== SOURCE PASSAGE ==
- - -

ReduceLROnPlateau verbose not correct?

Kalle · November 17, 2021, 1:32pm

I have implemented ReduceLROnPlateau in my code and I have a question about verbose.

When I set verbose=True and patience=1 it gives me the following result:

...
...
Epoch: 9/100
validation_loss: 0.9176
Epoch: 10/100
validation_loss: 0.8771
Epoch     9: reducing learning rate of group 0 to 2.5000e-04.
validation_loss: 0.8286
Epoch: 12/100
validation_loss: 0.8203
Epoch: 13/100
validation_loss: 0.8343
Epoch: 14/100
validation_loss: 0.8316
Epoch    13: reducing learning rate of group 0 to 2.5000e-05.
...
...

What I find strange is that I would expect it to print:

Epoch     10: reducing learning rate of group 0 to 2.5000e-04.

Instead of:

Epoch     9: reducing learning rate of group 0 to 2.5000e-04.

As I see it the learning rate changes at epoch 10 and not at epoch 9? Again at the other verbose message I would expect it to be epoch 14 instead of epoch 13.

So what am I missing here?

ptrblck · November 18, 2021, 6:58am

You are either manually passing the epoch argument to step (and might be passing the wrong value) or otherwise the internal last_epoch counter will be increased and used instead as seen here. I don’t know when exactly you are calling the learning rate scheduler, so could you post a minimal, executable code snippet showing the epoch mismatch?

Kalle · November 19, 2021, 12:01pm

So the following is a minimal piece of my code:

scheduler = torch.optim.lr_scheduler.ReduceLROnPlateau(optimizer=optimize, verbose=True)

- - -

== ACTIVITIES ==
**1)** In the ReduceLROnPlateau thread, which epoch number did Kalle expect the first learning-rate reduction message to show?
**2)** Extend the ReduceLROnPlateau thread, picking up right after its last line.
The records after this sentence come from a separate source, unrelated to the ReduceLROnPlateau thread.

- - -

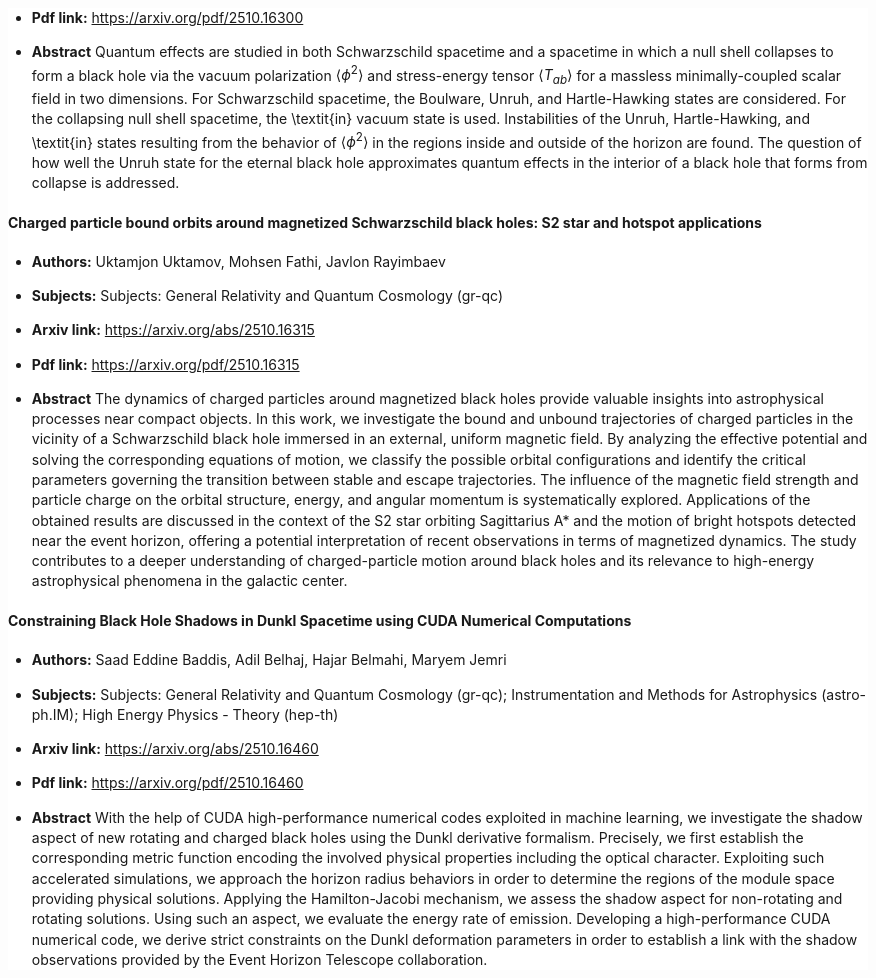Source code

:  - **Pdf link:** https://arxiv.org/pdf/2510.16300

 - **Abstract**
 Quantum effects are studied in both Schwarzschild spacetime and a spacetime in which a null shell collapses to form a black hole via the vacuum polarization $\langle \phi^2 \rangle$ and stress-energy tensor $\langle T_{ab} \rangle$ for a massless minimally-coupled scalar field in two dimensions. For Schwarzschild spacetime, the Boulware, Unruh, and Hartle-Hawking states are considered. For the collapsing null shell spacetime, the \textit{in} vacuum state is used. Instabilities of the Unruh, Hartle-Hawking, and \textit{in} states resulting from the behavior of $\langle \phi^2 \rangle$ in the regions inside and outside of the horizon are found. The question of how well the Unruh state for the eternal black hole approximates quantum effects in the interior of a black hole that forms from collapse is addressed.

#### Charged particle bound orbits around magnetized Schwarzschild black holes: S2 star and hotspot applications
 - **Authors:** Uktamjon Uktamov, Mohsen Fathi, Javlon Rayimbaev
 - **Subjects:** Subjects:
General Relativity and Quantum Cosmology (gr-qc)
 - **Arxiv link:** https://arxiv.org/abs/2510.16315

 - **Pdf link:** https://arxiv.org/pdf/2510.16315

 - **Abstract**
 The dynamics of charged particles around magnetized black holes provide valuable insights into astrophysical processes near compact objects. In this work, we investigate the bound and unbound trajectories of charged particles in the vicinity of a Schwarzschild black hole immersed in an external, uniform magnetic field. By analyzing the effective potential and solving the corresponding equations of motion, we classify the possible orbital configurations and identify the critical parameters governing the transition between stable and escape trajectories. The influence of the magnetic field strength and particle charge on the orbital structure, energy, and angular momentum is systematically explored. Applications of the obtained results are discussed in the context of the S2 star orbiting Sagittarius A* and the motion of bright hotspots detected near the event horizon, offering a potential interpretation of recent observations in terms of magnetized dynamics. The study contributes to a deeper understanding of charged-particle motion around black holes and its relevance to high-energy astrophysical phenomena in the galactic center.

#### Constraining Black Hole Shadows in Dunkl Spacetime using CUDA Numerical Computations
 - **Authors:** Saad Eddine Baddis, Adil Belhaj, Hajar Belmahi, Maryem Jemri
 - **Subjects:** Subjects:
General Relativity and Quantum Cosmology (gr-qc); Instrumentation and Methods for Astrophysics (astro-ph.IM); High Energy Physics - Theory (hep-th)
 - **Arxiv link:** https://arxiv.org/abs/2510.16460

 - **Pdf link:** https://arxiv.org/pdf/2510.16460

 - **Abstract**
 With the help of CUDA high-performance numerical codes exploited in machine learning, we investigate the shadow aspect of new rotating and charged black holes using the Dunkl derivative formalism. Precisely, we first establish the corresponding metric function encoding the involved physical properties including the optical character. Exploiting such accelerated simulations, we approach the horizon radius behaviors in order to determine the regions of the module space providing physical solutions. Applying the Hamilton-Jacobi mechanism, we assess the shadow aspect for non-rotating and rotating solutions. Using such an aspect, we evaluate the energy rate of emission. Developing a high-performance CUDA numerical code, we derive strict constraints on the Dunkl deformation parameters in order to establish a link with the shadow observations provided by the Event Horizon Telescope collaboration.
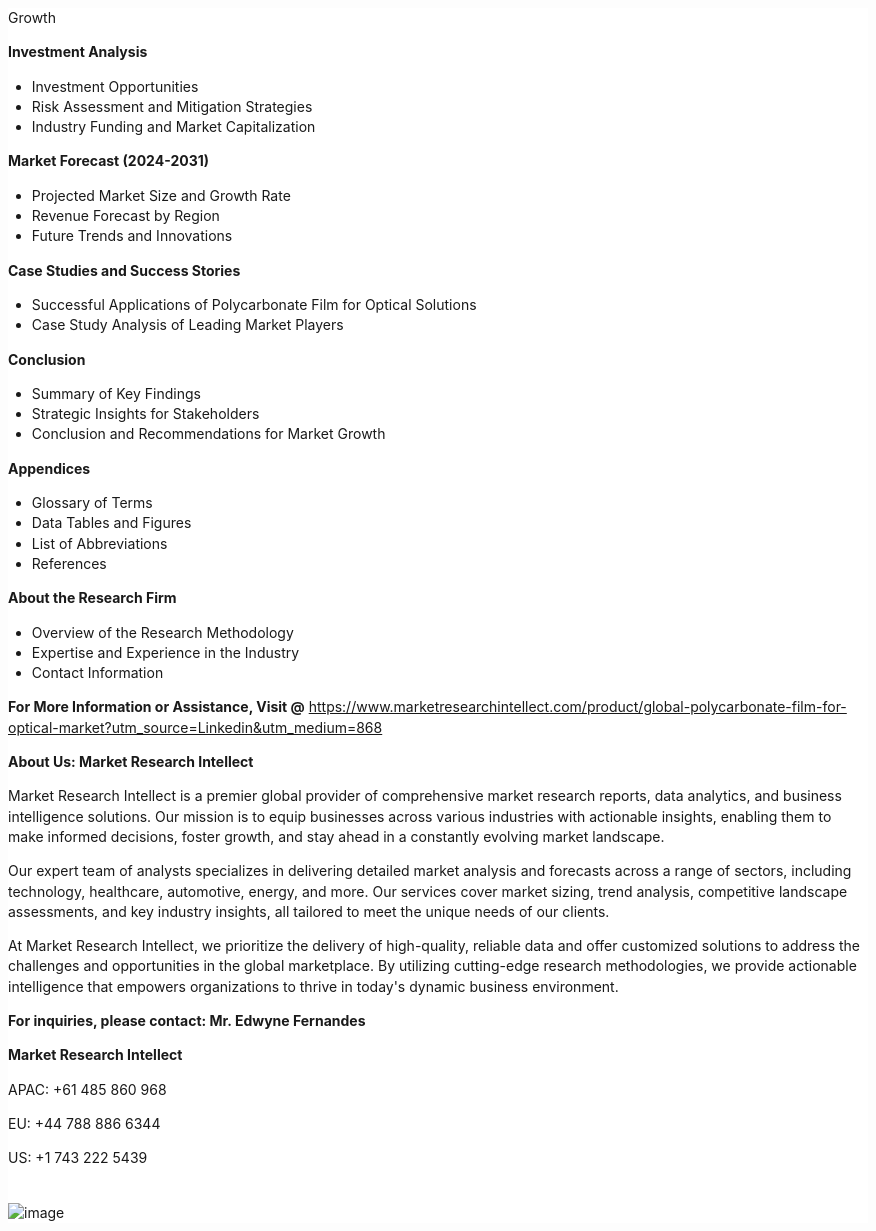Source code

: Growth</li></ul><p><strong>Investment Analysis</strong></p><ul><li>Investment Opportunities</li><li>Risk Assessment and Mitigation Strategies</li><li>Industry Funding and Market Capitalization</li></ul><p><strong>Market Forecast (2024-2031)</strong></p><ul><li>Projected Market Size and Growth Rate</li><li>Revenue Forecast by Region</li><li>Future Trends and Innovations</li></ul><p><strong>Case Studies and Success Stories</strong></p><ul><li>Successful Applications of Polycarbonate Film for Optical Solutions</li><li>Case Study Analysis of Leading Market Players</li></ul><p><strong>Conclusion</strong></p><ul><li>Summary of Key Findings</li><li>Strategic Insights for Stakeholders</li><li>Conclusion and Recommendations for Market Growth</li></ul><p><strong>Appendices</strong></p><ul><li>Glossary of Terms</li><li>Data Tables and Figures</li><li>List of Abbreviations</li><li>References</li></ul><p><strong>About the Research Firm</strong></p><ul><li>Overview of the Research Methodology</li><li>Expertise and Experience in the Industry</li><li>Contact Information</li></ul></div><div class="article-main__content" data-test-id="publishing-text-block"><p><span class="font-[700]"><strong>For More Information or Assistance, Visit @</strong>&nbsp;<a href="https://www.marketresearchintellect.com/product/global-polycarbonate-film-for-optical-market?utm_source=Linkedin&utm_medium=868">https://www.marketresearchintellect.com/product/global-polycarbonate-film-for-optical-market?utm_source=Linkedin&utm_medium=868</a></span></p><p><strong>About Us: Market Research Intellect</strong></p><p>Market Research Intellect is a premier global provider of comprehensive market research reports, data analytics, and business intelligence solutions. Our mission is to equip businesses across various industries with actionable insights, enabling them to make informed decisions, foster growth, and stay ahead in a constantly evolving market landscape.</p><p>Our expert team of analysts specializes in delivering detailed market analysis and forecasts across a range of sectors, including technology, healthcare, automotive, energy, and more. Our services cover market sizing, trend analysis, competitive landscape assessments, and key industry insights, all tailored to meet the unique needs of our clients.</p><p>At Market Research Intellect, we prioritize the delivery of high-quality, reliable data and offer customized solutions to address the challenges and opportunities in the global marketplace. By utilizing cutting-edge research methodologies, we provide actionable intelligence that empowers organizations to thrive in today's dynamic business environment.</p><p><strong>For inquiries, please contact: Mr. Edwyne Fernandes</strong></p><p><strong>Market Research Intellect</strong></p><p>APAC: +61 485 860 968</p><p>EU: +44 788 886 6344</p><p>US: +1 743 222 5439</p></div><div class="article-main__content" data-test-id="publishing-text-block">&nbsp;</div>
![image](https://github.com/user-attachments/assets/a91b21de-2203-4c56-8327-0d89a46a7eb6)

- - -

== RESPONSES FOR EACH TASK ==
**1)** Epoch 10.

**2)**
for epoch in range(n_epochs):
    for i, (local_batch, local_labels) in enumerate(training_generator):
        local_batch, local_labels = local_batch.to(device), local_labels.to(device)
        ...
    model.eval()  # prep model for evaluation
    for local_batch, local_labels in validation_generator:
        local_batch, local_labels = local_batch.to(device), local_labels.to(device)
        output = model(local_batch)
        ...
        # calculate the loss
        val_loss = criterion(output, local_labels)
        # record validation loss
        running_val_loss += val_loss.item()

    valid_loss = running_val_loss / len(validation_generator)
    
    scheduler.step(valid_loss)

I tried to update my scheduler.step(valid_loss) with scheduler.step(valid_loss, epoch=epoch+1) and now it prints correctly. But why was the parameter epoch needed?

Epoch    19: reducing learning rate of group 0 to 2.0000e-04.
Epoch: 20/100
...